> _LISTED RECORDS_:
......

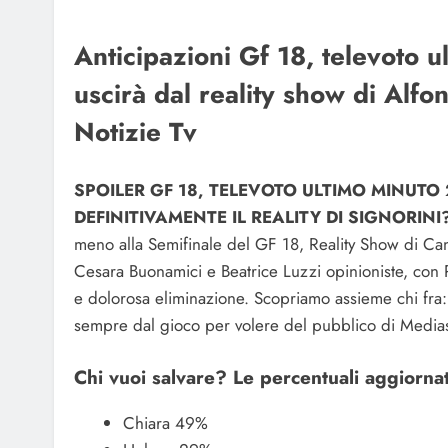
Anticipazioni Gf 18, televoto 
uscirà dal reality show di Alfon
Notizie Tv
SPOILER GF 18, TELEVOTO ULTIMO MINUTO
DEFINITIVAMENTE IL REALITY DI SIGNORINI
meno alla Semifinale del GF 18, Reality Show di Ca
Cesara Buonamici e Beatrice Luzzi opinioniste, con R
e dolorosa eliminazione. Scopriamo assieme chi fra: 
sempre dal gioco per volere del pubblico di Medias
Chi vuoi salvare? Le percentuali aggiornat
Chiara 49%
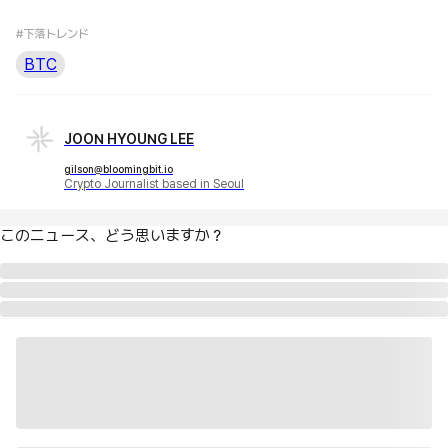
#下落トレンド
BTC
JOON HYOUNG LEE
gilson@bloomingbit.io
Crypto Journalist based in Seoul
このニュース、どう思いますか？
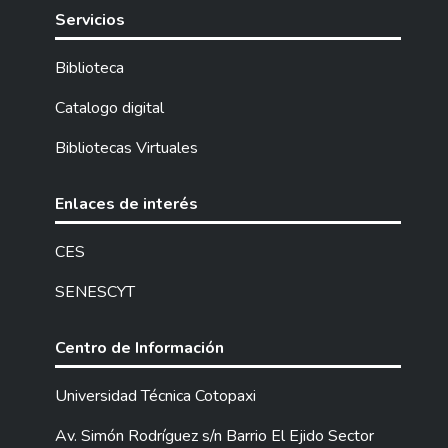
Servicios
Biblioteca
Catalogo digital
Bibliotecas Virtuales
Enlaces de interés
CES
SENESCYT
Centro de Información
Universidad Técnica Cotopaxi
Av. Simón Rodríguez s/n Barrio El Ejido Sector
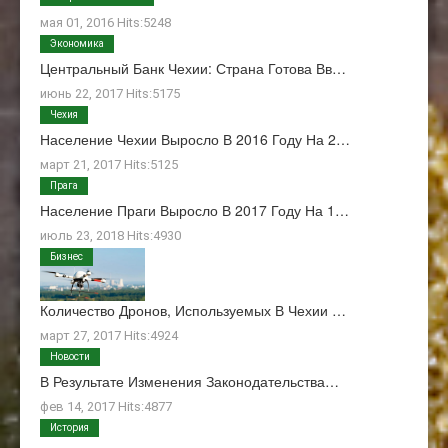
мая 01, 2016 Hits:5248
Экономика
Центральный Банк Чехии: Страна Готова Вв…
июнь 22, 2017 Hits:5175
Чехия
Население Чехии Выросло В 2016 Году На 2…
март 21, 2017 Hits:5125
Прага
Население Праги Выросло В 2017 Году На 1…
июль 23, 2018 Hits:4930
Бизнес
Количество Дронов, Используемых В Чехии …
март 27, 2017 Hits:4924
Новости
В Результате Изменения Законодательства…
фев 14, 2017 Hits:4877
История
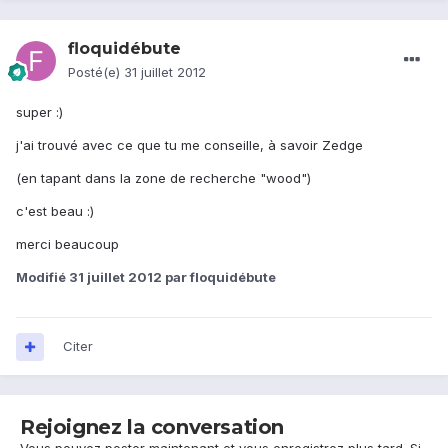
floquidébute
Posté(e)
31 juillet 2012
super :)
j'ai trouvé avec ce que tu me conseille, à savoir Zedge
(en tapant dans la zone de recherche "wood")
c'est beau :)
merci beaucoup
Modifié
31 juillet 2012
par floquidébute
Citer
Rejoignez la conversation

......

> _EXERCISE BRIEF_:
All of the material above is to be copied exactly, except for its images.

> _WRITTEN RESPONSE_:
Anticipazioni Gf 18, televoto 
uscirà dal reality show di Alfon
Notizie Tv
SPOILER GF 18, TELEVOTO ULTIMO MINUTO
DEFINITIVAMENTE IL REALITY DI SIGNORINI
meno alla Semifinale del GF 18, Reality Show di Ca
Cesara Buonamici e Beatrice Luzzi opinioniste, con R
e dolorosa eliminazione. Scopriamo assieme chi fra: 
sempre dal gioco per volere del pubblico di Medias
Chi vuoi salvare? Le percentuali aggiornat
Chiara 49%
#下落トレンド
BTC
JOON HYOUNG LEE
gilson@bloomingbit.io
Crypto Journalist based in Seoul
このニュース、どう思いますか？
Servicios
Biblioteca
Catalogo digital
Bibliotecas Virtuales
Enlaces de interés
CES
SENESCYT
Centro de Información
Universidad Técnica Cotopaxi
Av. Simón Rodríguez s/n Barrio El Ejido Sector
мая 01, 2016 Hits:5248
Экономика
Центральный Банк Чехии: Страна Готова Вв…
июнь 22, 2017 Hits:5175
Чехия
Население Чехии Выросло В 2016 Году На 2…
март 21, 2017 Hits:5125
Прага
Население Праги Выросло В 2017 Году На 1…
июль 23, 2018 Hits:4930
Бизнес
Количество Дронов, Используемых В Чехии …
март 27, 2017 Hits:4924
Новости
В Результате Изменения Законодательства…
фев 14, 2017 Hits:4877
История
floquidébute
Posté(e)
31 juillet 2012
super :)
j'ai trouvé avec ce que tu me conseille, à savoir Zedge
(en tapant dans la zone de recherche "wood")
c'est beau :)
merci beaucoup
Modifié
31 juillet 2012
par floquidébute
Citer
Rejoignez la conversation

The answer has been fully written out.